His daughter’s appreciation for his music came secondary to her appreciation of him as a great man and a great father. She said that in her mind he was “a normal dad moonlighting as this glamorous music man,” therefore, her appreciation of his music developed organically. Growing up hearing her father’s music played casually around the house, Tookes says she first fell in love with the musicality of the songs. However, as she got older, new experiences gave her a new appreciation for the music.

“I think his music touches on a few topics that I didn’t understand in my adolescence,” Tookes said. “But now that I’ve fallen in love, I’ve moved out of the house, I’ve experienced tragedy, it’s really easy to listen to his music and understand a deeper meaning that wasn’t available to me at the time.”

Indeed, jazz as a genre has its own unique way of speaking to the heart of our universally human experiences. Unfortunately, these deeper meanings might be missed by younger generations. According to Neilson, jazz had become America’s least popular music genre by 2015, and things haven’t improved much since then.

In his jazz history classes, Tookes is able to make the genre come alive. Yet, while he does have a strong love for the genre, he is far from critical of the generations that have failed to appreciate it. Instead, Tookes encourages his students to remain open to all genres of music, which affords a wider range of shared experiences. 
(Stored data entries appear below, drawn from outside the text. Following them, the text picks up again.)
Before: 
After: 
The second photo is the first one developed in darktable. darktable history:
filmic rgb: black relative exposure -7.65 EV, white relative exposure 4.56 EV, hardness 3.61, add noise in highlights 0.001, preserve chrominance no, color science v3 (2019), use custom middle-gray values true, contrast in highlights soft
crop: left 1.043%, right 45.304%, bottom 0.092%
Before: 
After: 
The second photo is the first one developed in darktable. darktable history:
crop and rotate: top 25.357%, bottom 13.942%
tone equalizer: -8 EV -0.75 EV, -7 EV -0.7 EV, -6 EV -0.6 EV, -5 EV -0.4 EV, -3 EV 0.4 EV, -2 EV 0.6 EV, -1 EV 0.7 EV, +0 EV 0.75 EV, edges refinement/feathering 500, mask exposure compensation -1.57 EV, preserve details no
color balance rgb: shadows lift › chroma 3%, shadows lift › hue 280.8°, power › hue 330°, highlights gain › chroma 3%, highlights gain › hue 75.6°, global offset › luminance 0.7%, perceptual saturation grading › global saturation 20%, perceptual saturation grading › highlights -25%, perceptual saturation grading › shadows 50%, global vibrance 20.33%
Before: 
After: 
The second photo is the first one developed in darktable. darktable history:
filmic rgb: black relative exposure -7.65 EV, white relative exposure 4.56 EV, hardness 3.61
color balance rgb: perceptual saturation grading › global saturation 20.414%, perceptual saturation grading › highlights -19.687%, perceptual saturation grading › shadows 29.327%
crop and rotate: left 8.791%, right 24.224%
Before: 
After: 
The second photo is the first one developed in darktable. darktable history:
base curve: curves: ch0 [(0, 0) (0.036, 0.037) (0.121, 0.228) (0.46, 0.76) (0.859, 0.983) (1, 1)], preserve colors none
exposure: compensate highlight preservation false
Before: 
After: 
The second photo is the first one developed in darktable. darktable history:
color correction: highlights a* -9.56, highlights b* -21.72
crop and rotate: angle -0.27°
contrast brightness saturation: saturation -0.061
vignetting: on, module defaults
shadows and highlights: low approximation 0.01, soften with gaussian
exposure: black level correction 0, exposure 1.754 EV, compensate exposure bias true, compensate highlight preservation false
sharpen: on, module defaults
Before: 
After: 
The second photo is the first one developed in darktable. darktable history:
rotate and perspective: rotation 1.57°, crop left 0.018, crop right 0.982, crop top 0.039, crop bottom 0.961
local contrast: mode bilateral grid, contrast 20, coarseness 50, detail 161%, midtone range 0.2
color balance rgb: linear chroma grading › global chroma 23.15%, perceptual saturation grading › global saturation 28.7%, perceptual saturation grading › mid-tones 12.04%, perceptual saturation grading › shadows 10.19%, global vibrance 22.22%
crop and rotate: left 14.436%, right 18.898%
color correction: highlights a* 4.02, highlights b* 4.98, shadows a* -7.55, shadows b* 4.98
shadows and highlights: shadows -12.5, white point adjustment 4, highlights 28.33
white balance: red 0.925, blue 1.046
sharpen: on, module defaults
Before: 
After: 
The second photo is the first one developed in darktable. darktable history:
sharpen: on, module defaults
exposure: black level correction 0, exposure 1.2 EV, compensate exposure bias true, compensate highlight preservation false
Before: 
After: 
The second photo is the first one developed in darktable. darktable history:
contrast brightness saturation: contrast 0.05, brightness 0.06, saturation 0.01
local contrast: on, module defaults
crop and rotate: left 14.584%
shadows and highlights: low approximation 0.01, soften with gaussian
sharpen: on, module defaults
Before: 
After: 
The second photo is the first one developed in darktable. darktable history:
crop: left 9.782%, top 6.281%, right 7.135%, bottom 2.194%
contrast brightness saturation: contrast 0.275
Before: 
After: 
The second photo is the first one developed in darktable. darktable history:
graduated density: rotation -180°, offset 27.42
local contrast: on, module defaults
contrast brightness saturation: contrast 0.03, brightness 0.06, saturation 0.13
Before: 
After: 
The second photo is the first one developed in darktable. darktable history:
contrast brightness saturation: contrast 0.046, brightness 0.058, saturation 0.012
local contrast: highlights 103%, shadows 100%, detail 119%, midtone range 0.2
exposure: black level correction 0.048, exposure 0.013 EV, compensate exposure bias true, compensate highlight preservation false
“I tend to think it’s more important to embrace many voices,” said Tookes. “I think what made music so exciting for me and my generation was being able to hear so many different types (of music)... “When you say ‘I don’t like jazz,’ you miss that opportunity for community, for dialogue, for expression, for individuality, for love. Because that’s all we (musicians ) are trying to do. We’re trying to love and be loved.”

Tookes is speaking from his own background of diverse artistic role models and a broad musical palette. As he grew, his musical influences ranged from jazz legends Errol Garner and Art Tatum to Stevie Wonder and Earth Wind and Fire. And when it comes to truly masterful storytelling, Tookes says that the late, great Nancy Wilson reigns supreme.

As a result, many music critics have acknowledged that Tookes’s music exists in the grey areas between genres. However, what remains constant is his ability to tell a story that gets straight to the heart. A quality that is likely to be in full bloom on his upcoming project, “Symphony of Love.”

The project began as a request to publish a memoir about his life. After writing down the bulk of his life story, his manager asked if he could put this story to music. These songs of his life come together to tell the story of the people, places and experiences that come together to illuminate a life filled with great love. 

Tookes believes that this project is his greatest legacy, both as a musician and as a man. More than any other project, Tookes said that the words of this project are his “enduring truth… a way to say thank you to the community that raised him so unselfishly.”

Tookes approaches his students with the same level of unselfishness. In the midst of this full circle moment, Tookes says he is looking forward to seeing how his story will play a role in the future generations he is able to reach.

“Now, thanks to this college of love and charity, I am home, with a chance to be a part of this journey with our students as they invent the future. It’s a good time to be here. A great time to be alive.”